油脂や砂糖などの副材料を少しだけ入れたものも、リーン系に含まれます。

バゲット
イングリッシュマフィン

リッチ系

 リッチ系のパンは、パンの主材料に「油脂」、「卵」、「牛乳」、「砂糖」などのパンの副材料をプラスします。ふんわりとしてやわらかく、甘みやバターの風味がきいた味わいが特徴的。
おやつや朝食で楽しむパンの多くが、リッチ系に当てはまります。

クロワッサン
シナモンロール

パン作りに必要な8つの材料

パン作りに適しているのは「強力粉」

 小麦粉は、たんぱく質の含有量によって最強力粉・強力粉・中力粉・薄力粉などに分けられ、パン作りでは一般的にたんぱく質の多い強力粉(もしくは最強力粉)が使われます。たんぱく質には、水を加えてこねるとネバネバとする性質があり、この粘り気のある組織をグルテンといいます。グルテンは、発酵中にイーストから発生される炭酸ガスを、外へ逃がすのを防ぐ役割があるため、これが多いほどパンが良く膨らみ、ふっくらと焼き上がるというわけです。

生地を発酵させる「イースト」

 イーストには生イーストとドライイーストがあり、一般的に使われているのは予備発酵が不要で扱いやすい顆粒状のドライイーストです。一度開封したイーストは密閉して冷凍庫で保存しましょう。

パン生地の網目をしっかりさせる「塩」

 塩にはグルテンの組織を引き締めて、生地の網目をしっかりと安定させる役目があります。パン作りに適した塩は意外と多く、お好みで使うことができますが、精製された塩よりも、栄養的にミネラルが豊富な天然塩の使用がおススメです。

パンに味・コクを与える「油脂」 

 風味やコクを加えてパンを美味しくします。油脂には無塩バター、有塩バター、ショートニング、オリーブオイルなどがあります。それぞれの味がパンに直接反映されますので作るパンに合わせて油脂を選びましょう。
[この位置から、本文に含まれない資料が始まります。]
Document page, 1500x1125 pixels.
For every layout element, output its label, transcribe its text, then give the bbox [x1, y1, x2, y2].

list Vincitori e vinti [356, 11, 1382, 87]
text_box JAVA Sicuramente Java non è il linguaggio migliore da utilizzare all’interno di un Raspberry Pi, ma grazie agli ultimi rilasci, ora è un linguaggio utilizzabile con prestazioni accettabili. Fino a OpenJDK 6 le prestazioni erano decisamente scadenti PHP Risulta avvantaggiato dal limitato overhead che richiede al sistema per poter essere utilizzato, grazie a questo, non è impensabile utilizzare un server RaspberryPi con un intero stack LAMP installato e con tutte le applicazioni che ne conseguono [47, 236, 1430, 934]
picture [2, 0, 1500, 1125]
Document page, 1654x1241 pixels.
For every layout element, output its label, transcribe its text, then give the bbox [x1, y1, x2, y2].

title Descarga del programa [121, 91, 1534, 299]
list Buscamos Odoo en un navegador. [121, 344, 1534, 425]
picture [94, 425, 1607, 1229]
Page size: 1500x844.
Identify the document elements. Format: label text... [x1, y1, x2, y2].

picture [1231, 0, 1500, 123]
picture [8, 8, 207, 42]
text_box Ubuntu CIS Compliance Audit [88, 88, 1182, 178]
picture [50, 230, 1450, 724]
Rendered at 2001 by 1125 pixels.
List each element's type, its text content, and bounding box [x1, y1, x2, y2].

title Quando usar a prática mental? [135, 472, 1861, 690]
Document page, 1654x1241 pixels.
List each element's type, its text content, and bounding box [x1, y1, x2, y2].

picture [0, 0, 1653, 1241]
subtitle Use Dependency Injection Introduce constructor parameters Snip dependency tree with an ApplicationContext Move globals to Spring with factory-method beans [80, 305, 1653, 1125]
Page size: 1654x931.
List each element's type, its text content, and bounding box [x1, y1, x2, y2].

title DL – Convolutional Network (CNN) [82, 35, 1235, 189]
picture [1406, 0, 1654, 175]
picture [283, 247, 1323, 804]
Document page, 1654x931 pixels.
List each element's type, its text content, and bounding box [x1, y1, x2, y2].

 バターは酸化によって味・風味が低下しやすく、臭いを吸収しやすいので、必ずラップなどで密閉して冷蔵庫で保存します。まとめて購入した場合は小分けにして冷凍保存しておくと便利です。

 ショートニングは色々な種類が販売されていますが、トランス脂肪酸が気になる方は、有機栽培によるパームを原料とした「オーガニックトランスファットフリーショートニング」などもありますので、こちらを選ぶと良いでしょう。

イーストの働きを助ける「砂糖」

 砂糖は焼き色や風味を良くしてくれるとともに、イーストの働きを活発にし発酵を早めてくれます。多くのパンには上白糖が使われますが、生地自体に甘さを利かせたい時は、ミネラルを多く含み強い甘みとコクがあるブラウンシュガーを使用すると良いでしょう。

パンの仕上がりをふんわりさせる「卵」

 卵黄に含まれるレシチンという成分には、本来混ざり合うことのない水と油を混ぜる乳化作用があります。この作用により水分を油の中に細かく閉じ込める事ができ、よりきめが細かくふんわりとしたパンが焼き上がります。卵黄はデンプンの老化をおくらせる作用もありますので、パンが硬くなりにくくなります。

パンに香りや風味を与える「牛乳・スキムミルク」

 牛乳中の糖質がカラメル化反応することによって、パンの表面に鮮やかな焼き色や香り・風味をつけます。また、パン生地の老化を防ぐ役割もあります。スキムミルクは脂肪分がほとんどなく、カルシウムやたんぱく質を豊富に含んでいます。牛乳と比べても賞味期限が長いので便利です。